╭─ FRAGMENT ŹRÓDŁOWY

Dziś jest: 24.11.2024
Imieniny: Chryzogona, Emmy, Flory
Data dodania: 2013-07-12 11:40

Iwona Starczewska

Przez chaos gminy tracą grube miliony

W ostatnich latach mogliśmy obserwować pospolite ruszenie polskich gmin, które uwierzyły, że marketing i reklama przyciągną do nich rzesze turystów i inwestorów. To jednak nie do końca prawda przynajmniej, jeżeli chodzi o inwestorów. Co odstrasza ich od podjęcia działań? Miejscowe plany zagospodarowania przestrzennego. A raczej ich brak.

reklama
Świetny wizerunek gminy, dobre położenie, chłonny rynek wszystko to ma oczywiście znaczenie dla potencjalnego przedsiębiorcy, który szuka miejsca pod budowę swojej inwestycji. Jednak pułapka tkwi gdzie indziej i nadal nie wszystkie władze samorządowe zdają sobie z tego sprawę. Znaczne obszary kraju nie mają opracowanego planu zagospodarowania przestrzennego, co skutecznie zniechęca potencjalnych inwestorów. Dlaczego tak się dzieje?

╰─
╭─ WYCINEK DANYCH

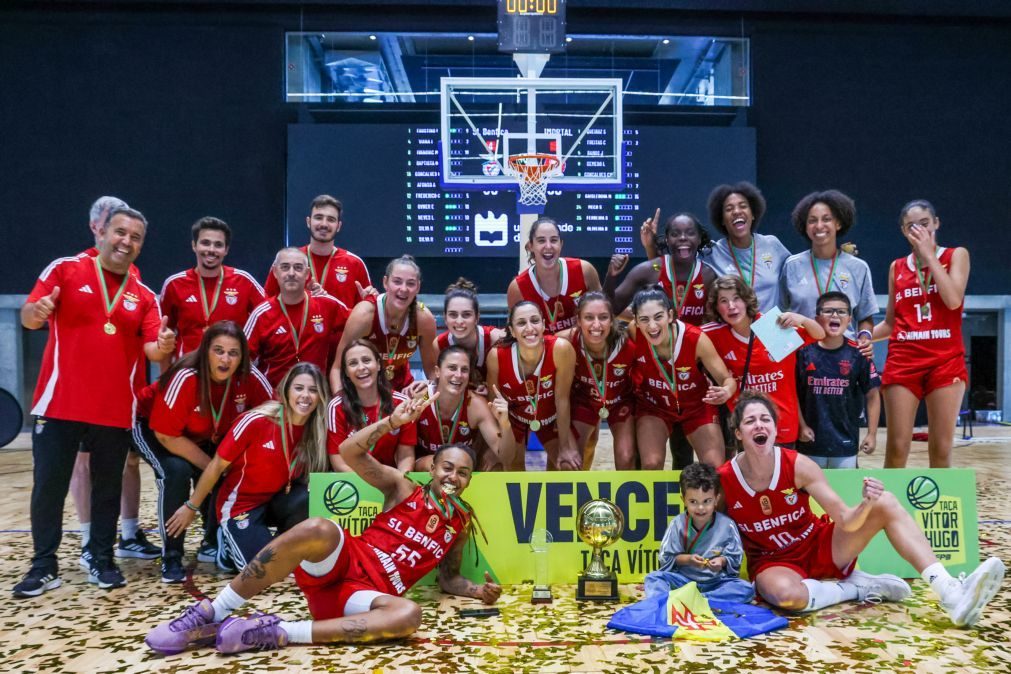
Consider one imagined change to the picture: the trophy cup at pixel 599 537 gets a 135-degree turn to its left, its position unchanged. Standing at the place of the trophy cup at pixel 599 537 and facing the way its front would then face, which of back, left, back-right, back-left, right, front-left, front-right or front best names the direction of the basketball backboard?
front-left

╰─

**PYTANIA DO MATERIAŁU:**
(1) Przetłumacz na język angielski zdanie z tekstu o planach zagospodarowania przestrzennego w gminach: „Znaczne obszary kraju nie mają opracowanego planu zagospodarowania przestrzennego, co skutecznie zniechęca potencjalnych inwestorów.”
(2) Wznów tekst o planach zagospodarowania przestrzennego w gminach, zaczynając po jego ostatnim zdaniu.

**ODPOWIEDZI NUMEROWANE:**
(1) Large areas of the country have no spatial development plan prepared, which effectively discourages potential investors.

(2)
Zacznijmy od wyjaśnienia problemu: miejscowy plan zagospodarowania przestrzennego to dokument, w którym określa się jakie obiekty mogą zostać zbudowane w danych częściach miasta. Jeśli działka, którą upatrzył sobie inwestor, jest objęta takim planem to od razu wiadomo co może a czego nie wolno mu na niej postawić. Przeznaczenie działki ma ogromne znaczenie – to od niego zależy czy przedsiębiorca otrzyma zgodę na budowę. Jednak główny problem polega na tym, że póki co gminy nie mają obowiązku sporządzania planów zagospodarowania i niestety same się do tego nie kwapią. W roku 2010 zaledwie 26,4 % powierzchni Polski było objętych takim planem (dane za raportem przygotowanym na zlecenie Ministerstwa Transportu, Budownictwa i Gospodarki Morskiej).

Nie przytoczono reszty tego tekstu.